After the holidays were over, I told myself I was going to step away from all of the added sugar and see how my running fared.  

Experimental breakfast.

So, for about a month I tried a no-added-sugar breakfast.  Black coffee.  Fruit.  About a cup of pinto beans or lentils with savory spices.  I ran a trail half marathon in January, and I used a packet of gel for that.  Otherwise, I was very careful about simple carbs, processed foods, added sugar, and all that other stuff that had crept into my diet during the dead of winter.
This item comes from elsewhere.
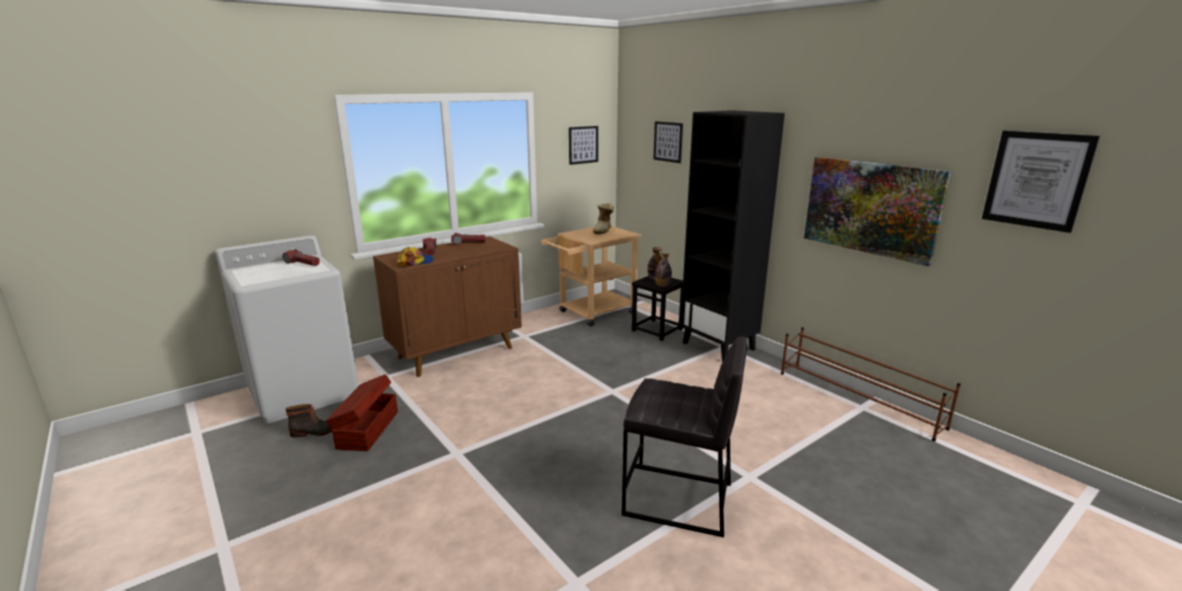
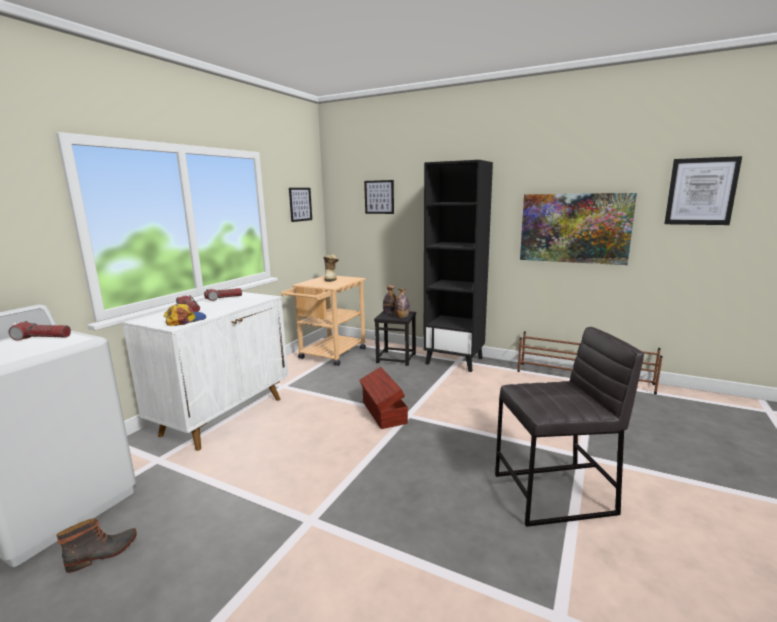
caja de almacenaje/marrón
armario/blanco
I felt okay.  I was surprised that my workouts didn't suffer.  I decided that the "sugar high" that I had come to rely on during long runs and speed work was just a mental crutch.  I stuck with my weird bean breakfasts for the month of January and nothing bad happened.


The happy medium.


Recently, I have reached a nice compromise.  For this month, I have been eating half a cup of oats and an egg.  I cook the oats in water, using the microwave, and it is easy to crack a whole egg into the mixture at the very end, so that it poaches while I get my coffee.  I'm still doing black coffee 90% of the time, and I don't miss the sugar at all.  It's kind of nice to not have the crazy sugar high and crash in the mid morning.  I feel like this combination is easy to digest, and I haven't had any problems with going directly from the breakfast table to a workout.  If I have more time, I'll add a second cup of coffee.  If I'm headed out for a long run, or to the gym for leg day, I'll add a piece of fruit.

My Fitness Pal says this meal is about 230 calories.  That's only about 10% of my daily goal, but the ratio of macronutrients is perfect.  I think 50% carbohydrate is the sweet spot for me right now, and I don't have plans to go any lower.



I'm going to stick with this breakfast all the way through spring, and then see how I feel after the weather gets hot again.  I can see potentially not wanting to eat a hot breakfast and head out to run in triple digit heat.  But who knows???!

Do you eat the same breakfast every day?  Skip it entirely?  Have any other ideas I should try?